Tasks to carry out —
[1] In the post about the Nickelsville donations, around what time did they reach the University District?
[2] Print the stretch of the Nickelsville donation post from "I am surprised" through "enough for me.".

I spent the day collecting donations for Nickelsville. I was able to get cases of instant noodles, cup o’soup, oatmeal, coffee, tea, bananas, hotdogs, hotdog buns, cans of soup and peaches along with non food items such as laundry detergent, paper plates, plastic spoons and forks. My step dad even donates a roll of construction plastic which surprised me but was thankful for it as I’m sure the resourceful folks at Nickelsville will put it to good use.
Caly ended up volunteering to drive down there with her car because on the way back from my mother’s place, my van started acting funny. I think it would be a good idea not to drive it too far until I can get it tuned up and have the transmission looked at. We got down to the University District around 9 pm and the folks there looked surprised to what we had brought them. I cannot put into words what it felt like to see that look. I honestly believe that they were not expecting anyone to go out of their way to help. I may be homeless but that doesn’t mean I can live without honor. I cannot look the other way when so many need help and it seems to me that the only people willing to help are those of us fighting in the same war.
I am surprised that my mother bothered to help donate because this is not a normal activity for her but the fact that she did will help people she may never take the time to meet. Caly said she wished she could do more. I figure a little eventually adds up to a lot.
I was proud of my teen for helping unload the back of Caly’s car. I’m not sure what she’s thinking just yet but I hope that seeing Nickelsville for herself will show her that she’s not the only homeless young person out there. She did wonder why we decided to show up at night. I told her that for one thing, there’s less traffic. The other thing is that I don’t need to make a public display of helping others out. Just knowing those folks will wake up to a pleasant surprise is enough for me.

Collected data entries —

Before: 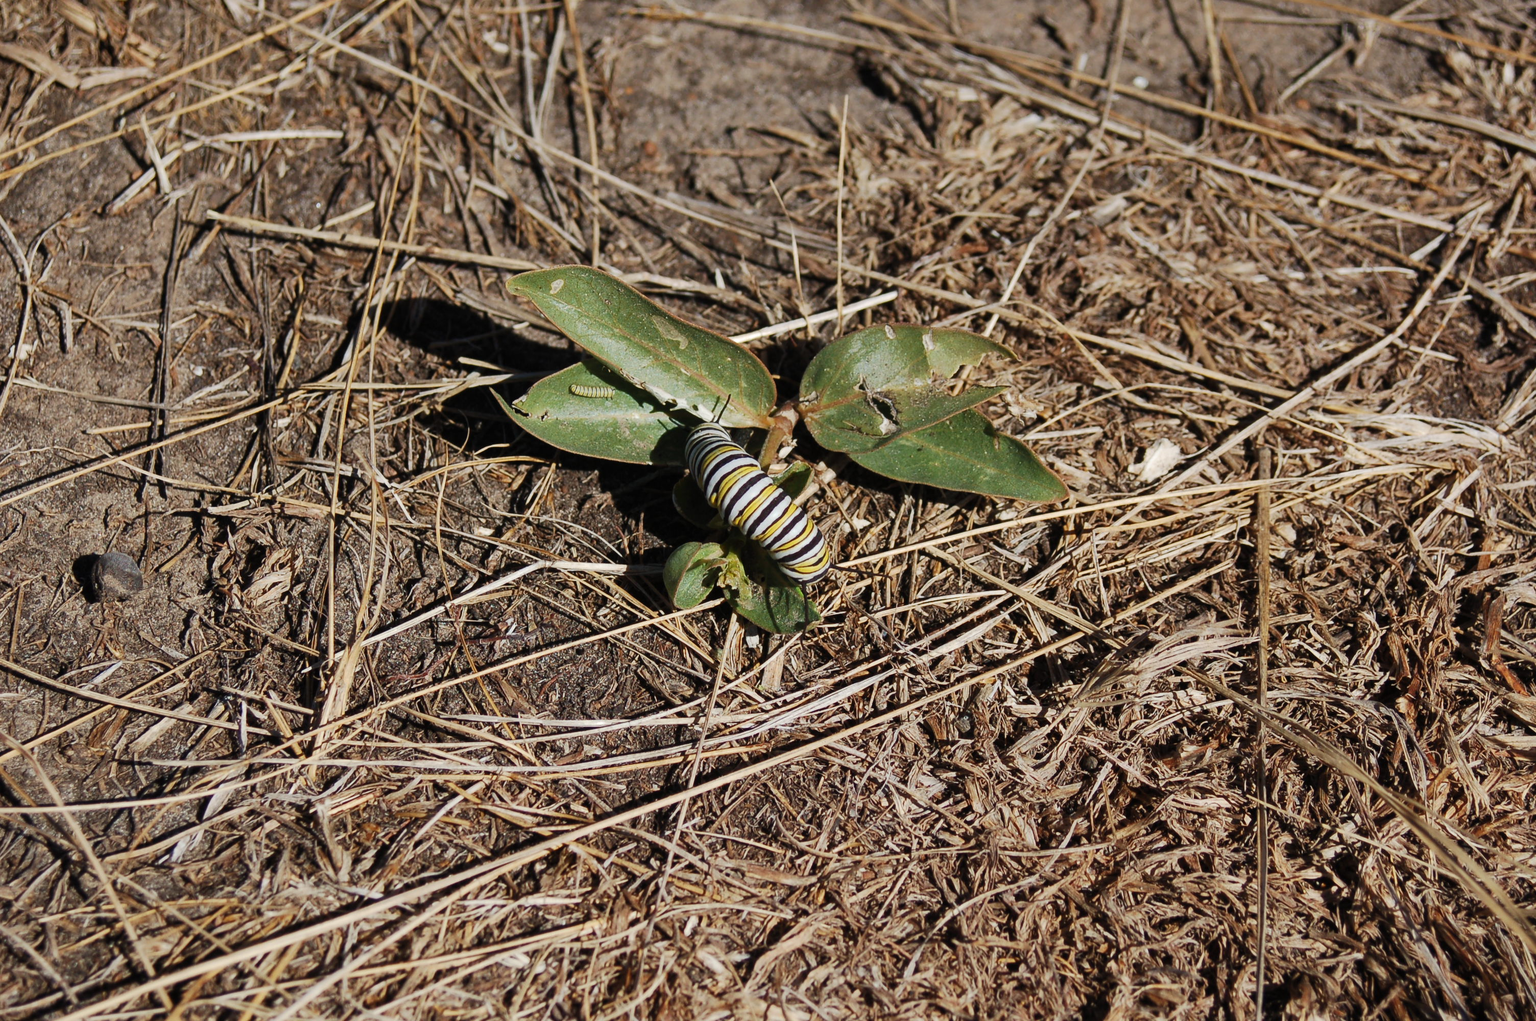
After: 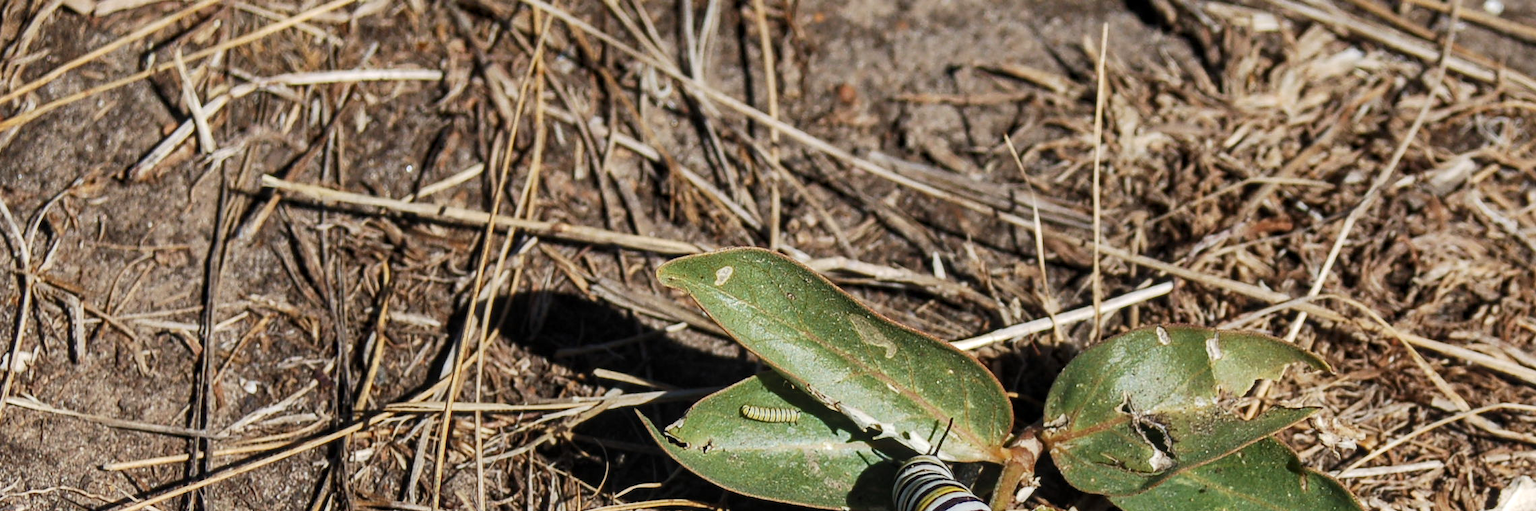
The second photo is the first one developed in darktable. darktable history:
crop: left 0.55%, top 7.65%, right 23.611%, bottom 54.336%
exposure: exposure 0.206 EV, compensate highlight preservation false
local contrast: on, module defaults
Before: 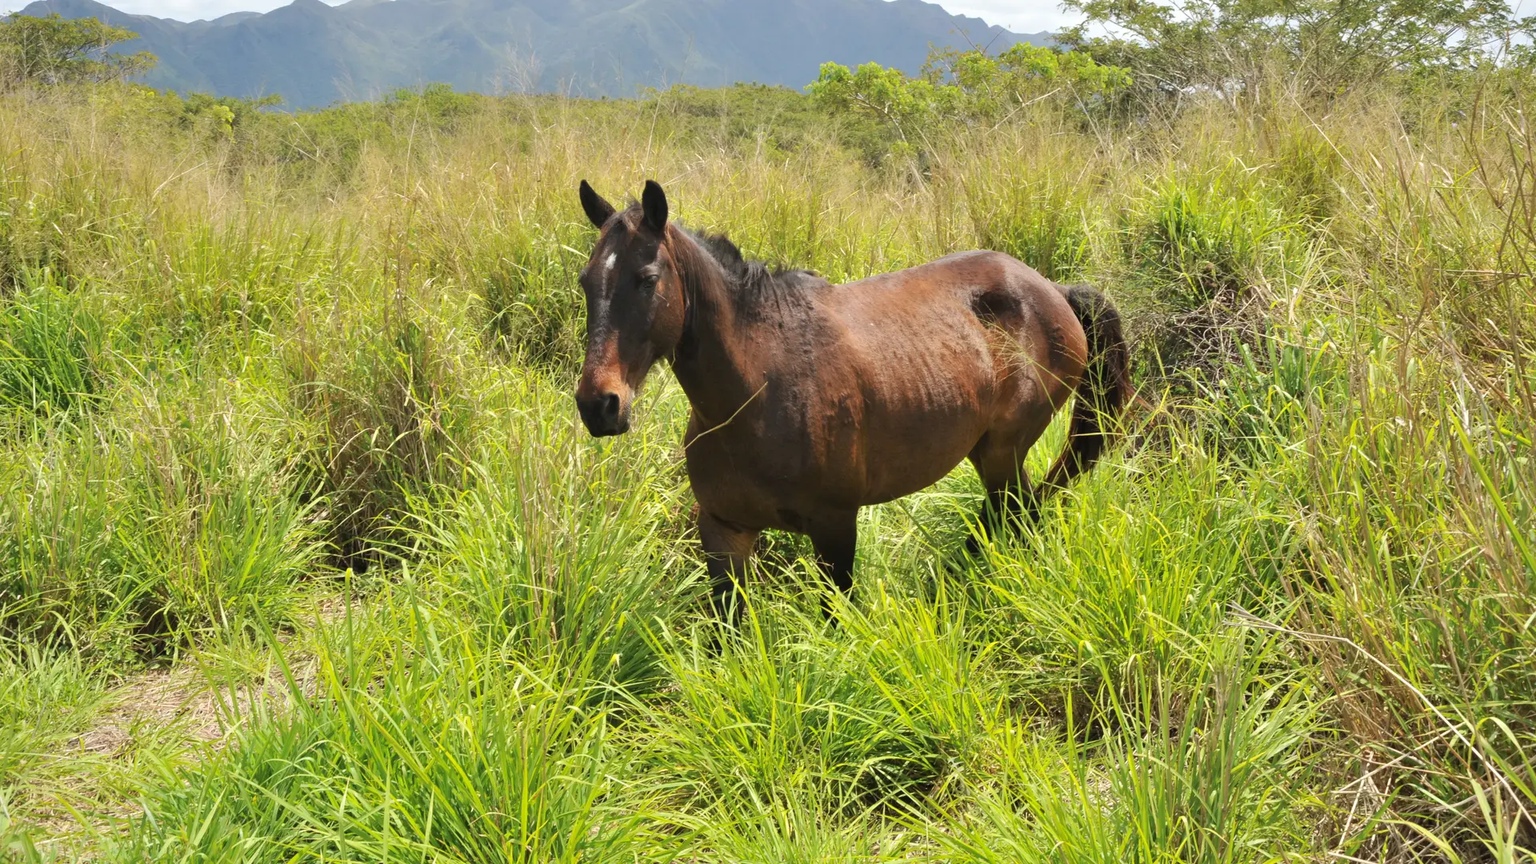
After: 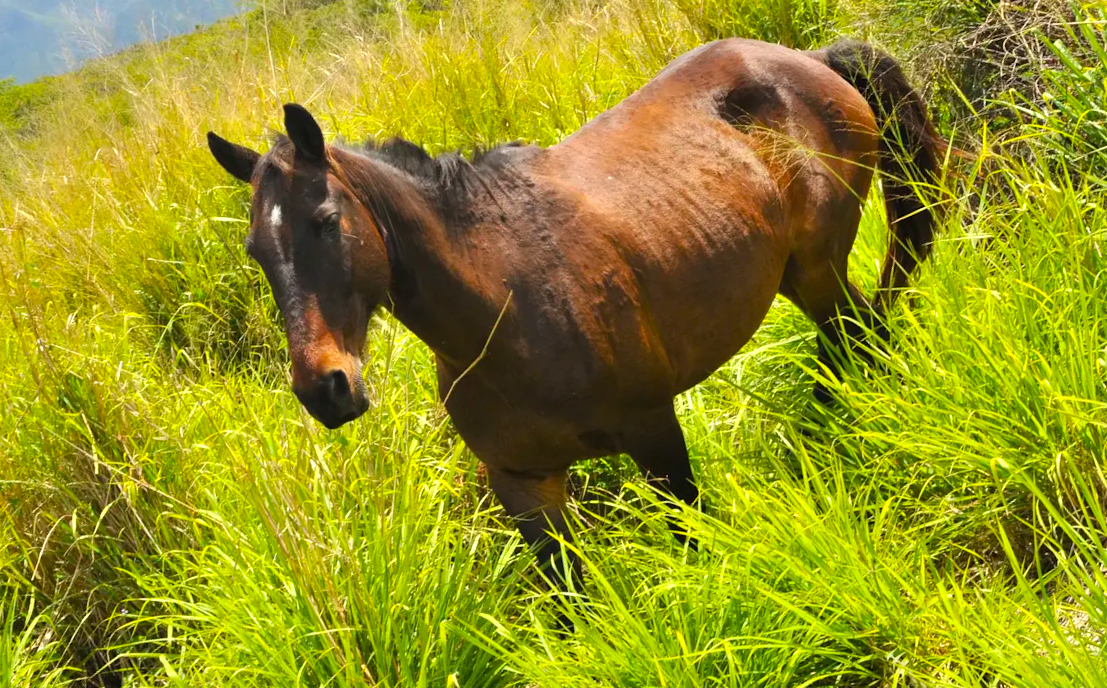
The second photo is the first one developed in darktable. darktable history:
crop and rotate: angle 20.07°, left 6.929%, right 3.71%, bottom 1.164%
color balance rgb: perceptual saturation grading › global saturation 29.876%, perceptual brilliance grading › highlights 9.321%, perceptual brilliance grading › mid-tones 5.284%, global vibrance 20%
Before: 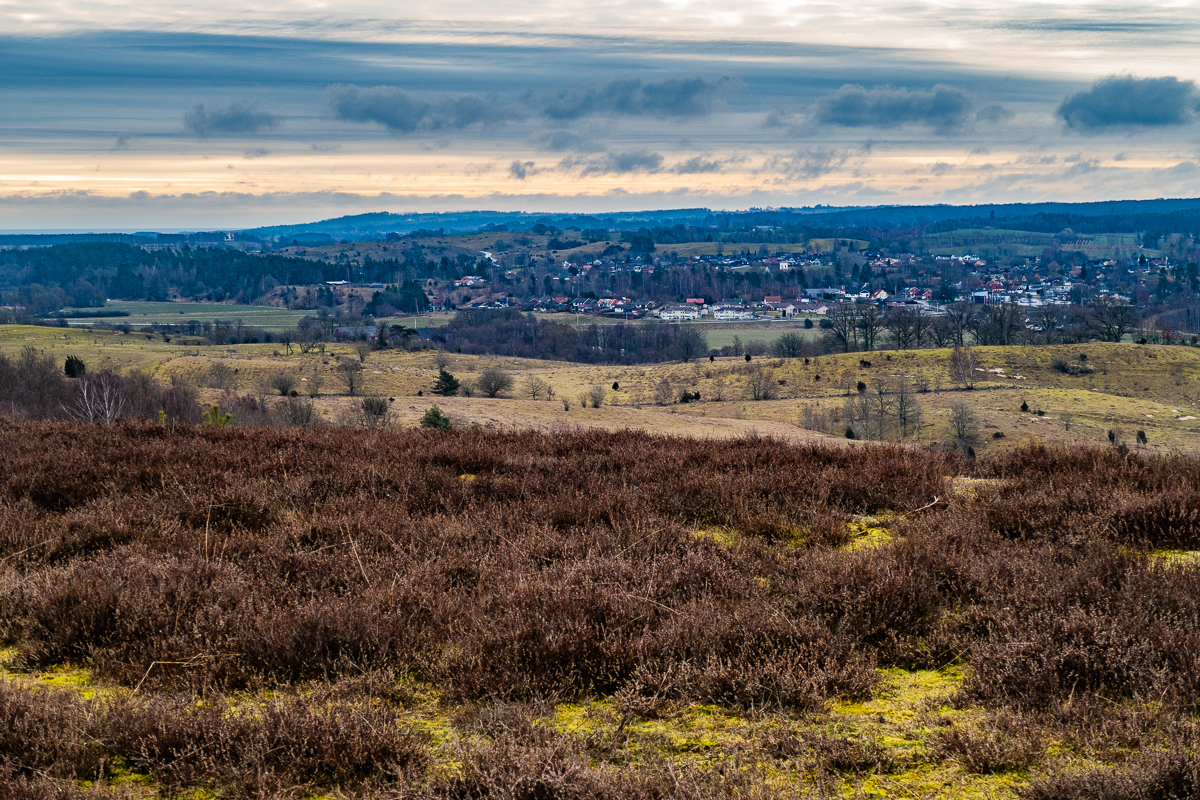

Answers by task —
[1] Around 9 pm.

[2]
I am surprised that my mother bothered to help donate because this is not a normal activity for her but the fact that she did will help people she may never take the time to meet. Caly said she wished she could do more. I figure a little eventually adds up to a lot.
I was proud of my teen for helping unload the back of Caly’s car. I’m not sure what she’s thinking just yet but I hope that seeing Nickelsville for herself will show her that she’s not the only homeless young person out there. She did wonder why we decided to show up at night. I told her that for one thing, there’s less traffic. The other thing is that I don’t need to make a public display of helping others out. Just knowing those folks will wake up to a pleasant surprise is enough for me.